Recycling Pretrained Checkpoints: Orthogonal Growth of Mixture-of-Experts for Efficient Large Language Model Pre-Training
Ruizhe Wang, Yucheng Ding, Xiao Liu, Yaoxiang Wang, Peng Cheng, Baining Guo, Zhengjun Zha, Yeyun Gong
TL;DR
The paper tackles the high cost of pretraining large language models by treating converged pretrained checkpoints as valuable sunk cost and proposing two orthogonal Mixture-of-Experts growth strategies: interpositional depth growth and noise-injected width growth. It demonstrates that deeper, converged models benefit from an interpositional expansion approach that preserves learned layer structure, while width growth with Gaussian noise promotes expert specialization and stability across pre-norm and post-norm transformers.
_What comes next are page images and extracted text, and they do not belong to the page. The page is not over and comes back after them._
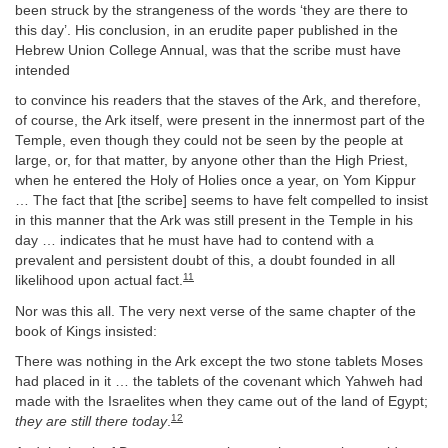
been struck by the strangeness of the words ‘they are there to
this day’. His conclusion, in an erudite paper published in the
Hebrew Union College Annual, was that the scribe must have
intended
to convince his readers that the staves of the Ark, and therefore,
of course, the Ark itself, were present in the innermost part of the
Temple, even though they could not be seen by the people at
large, or, for that matter, by anyone other than the High Priest,
when he entered the Holy of Holies once a year, on Yom Kippur
… The fact that [the scribe] seems to have felt compelled to insist
in this manner that the Ark was still present in the Temple in his
day … indicates that he must have had to contend with a
prevalent and persistent doubt of this, a doubt founded in all
11
likelihood upon actual fact.
Nor was this all. The very next verse of the same chapter of the
book of Kings insisted:
There was nothing in the Ark except the two stone tablets Moses
had placed in it … the tablets of the covenant which Yahweh had
made with the Israelites when they came out of the land of Egypt;
12
they are still there today
.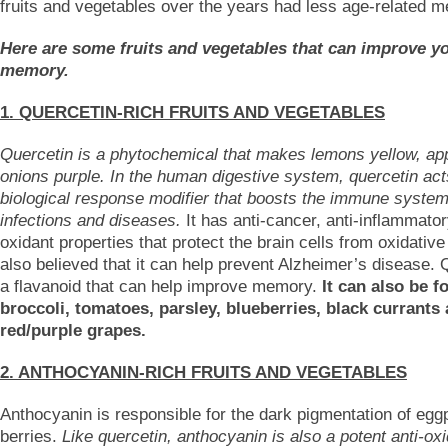
fruits and vegetables over the years had less age-related 
Here are some fruits and vegetables that can improve y
memory.
1. QUERCETIN-RICH FRUITS AND VEGETABLES
Quercetin is a phytochemical that makes lemons yellow, ap
onions purple. In the human digestive system, quercetin act
biological response modifier that boosts the immune system
infections and diseases.
It has anti-cancer, anti-inflammator
oxidant properties that protect the brain cells from oxidative 
also believed that it can help prevent Alzheimer’s disease. 
a flavanoid that can help improve memory.
It can also be f
broccoli, tomatoes, parsley, blueberries, black currants
red/purple grapes.
2. ANTHOCYANIN-RICH FRUITS AND VEGETABLES
Anthocyanin is responsible for the dark pigmentation of egg
berries.
Like quercetin, anthocyanin is also a potent anti-oxi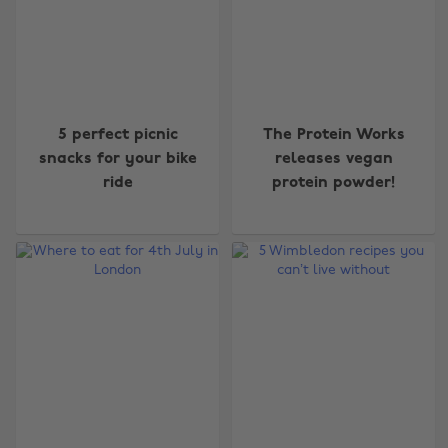
5 perfect picnic
The Protein Works
snacks for your bike
releases vegan
ride
protein powder!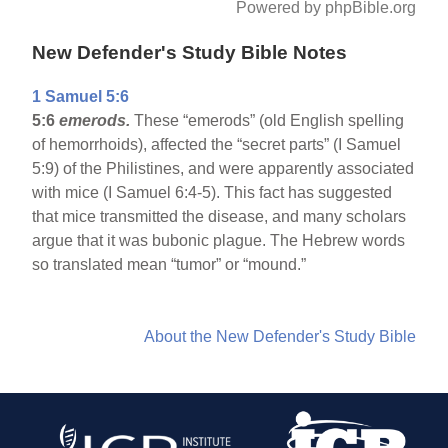
Powered by phpBible.org
New Defender's Study Bible Notes
1 Samuel 5:6
5:6
emerods.
These “emerods” (old English spelling
of hemorrhoids), affected the “secret parts” (I Samuel
5:9) of the Philistines, and were apparently associated
with mice (I Samuel 6:4-5). This fact has suggested
that mice transmitted the disease, and many scholars
argue that it was bubonic plague. The Hebrew words
so translated mean “tumor” or “mound.”
About the New Defender's Study Bible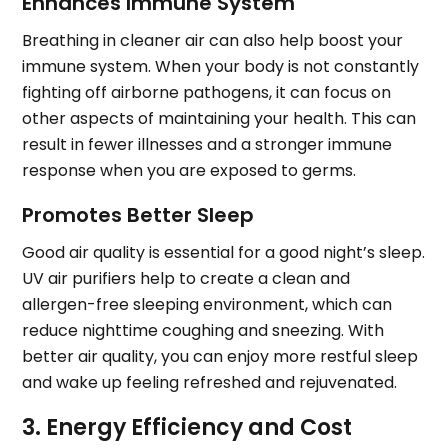
Enhances Immune System
Breathing in cleaner air can also help boost your
immune system. When your body is not constantly
fighting off airborne pathogens, it can focus on
other aspects of maintaining your health. This can
result in fewer illnesses and a stronger immune
response when you are exposed to germs.
Promotes Better Sleep
Good air quality is essential for a good night’s sleep.
UV air purifiers help to create a clean and
allergen-free sleeping environment, which can
reduce nighttime coughing and sneezing. With
better air quality, you can enjoy more restful sleep
and wake up feeling refreshed and rejuvenated.
3. Energy Efficiency and Cost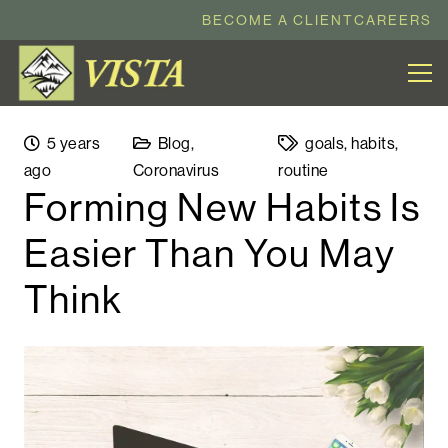
BECOME A CLIENT
CAREERS
5 years
Blog
,
goals
,
habits
,
ago
Coronavirus
routine
Forming New Habits Is
Easier Than You May
Think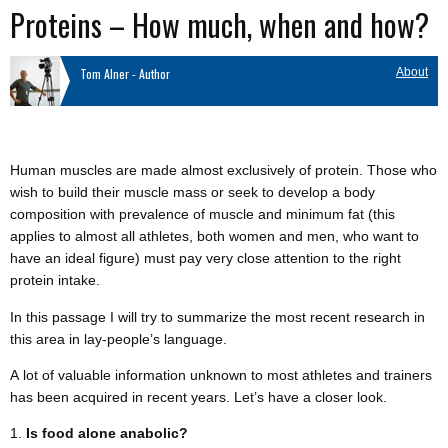
Proteins – How much, when and how?
Tom Alner - Author
About
Human muscles are made almost exclusively of protein. Those who
wish to build their muscle mass or seek to develop a body
composition with prevalence of muscle and minimum fat (this
applies to almost all athletes, both women and men, who want to
have an ideal figure) must pay very close attention to the right
protein intake.
In this passage I will try to summarize the most recent research in
this area in lay-people’s language.
A lot of valuable information unknown to most athletes and trainers
has been acquired in recent years. Let’s have a closer look.
Is food alone anabolic?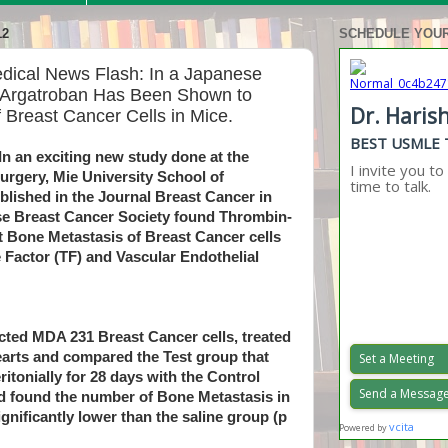
12
SCHEDULE YOUR
edical News Flash: In a Japanese
r Argatroban Has Been Shown to
f Breast Cancer Cells in Mice.
In an exciting new study done at the
rgery, Mie University School of
blished in the Journal Breast Cancer in
se Breast Cancer Society found Thrombin-
it Bone Metastasis of Breast Cancer cells
 Factor (TF) and Vascular Endothelial
cted MDA 231 Breast Cancer cells, treated
earts and compared the Test group that
itonially for 28 days with the Control
nd found the number of Bone Metastasis in
gnificantly lower than the saline group (p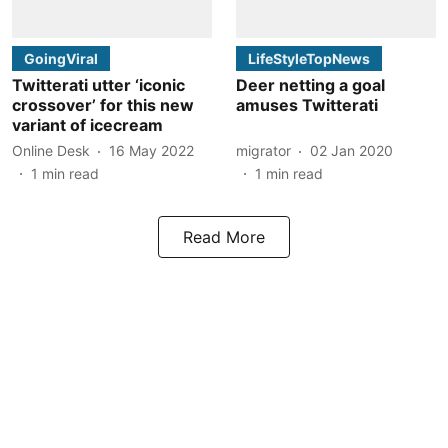
GoingViral
LifeStyleTopNews
Twitterati utter ‘iconic
Deer netting a goal
crossover’ for this new
amuses Twitterati
variant of icecream
Online Desk
16 May 2022
migrator
02 Jan 2020
1
min read
1
min read
Read More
A comprehensive analysis shows a strong positive correlation between prior investment (sunk FLOPs) and final performance, and the approach is scalable, demonstrated by growing a 17B MoE to 70B with 1T tokens and achieving a 10.66% average accuracy gain over scratch under the same additional compute. Under a fixed total FLOPs budget, growth is often competitive with or superior to scratch training, supporting economically efficient LLM pretraining by reusing existing checkpoints. The work provides a foundation for sustainable scaling of LLMs by reusing prior computation, with practical guidelines on growth timing and methodology.
Abstract
The rapidly increasing computational cost of pretraining Large Language Models necessitates more efficient approaches. Numerous computational costs have been invested in existing well-trained checkpoints, but many of them remain underutilized due to engineering constraints or limited model capacity. To efficiently reuse this "sunk" cost, we propose to recycle pretrained checkpoints by expanding their parameter counts and continuing training. We propose orthogonal growth method well-suited for converged Mixture-of-Experts model: interpositional layer copying for depth growth and expert duplication with injected noise for width growth. To determine the optimal timing for such growth across checkpoints sequences, we perform comprehensive scaling experiments revealing that the final accuracy has a strong positive correlation with the amount of sunk cost, indicating that greater prior investment leads to better performance. We scale our approach to models with 70B parameters and over 1T training tokens, achieving 10.66% accuracy gain over training from scratch under the same additional compute budget. Our checkpoint recycling approach establishes a foundation for economically efficient large language model pretraining.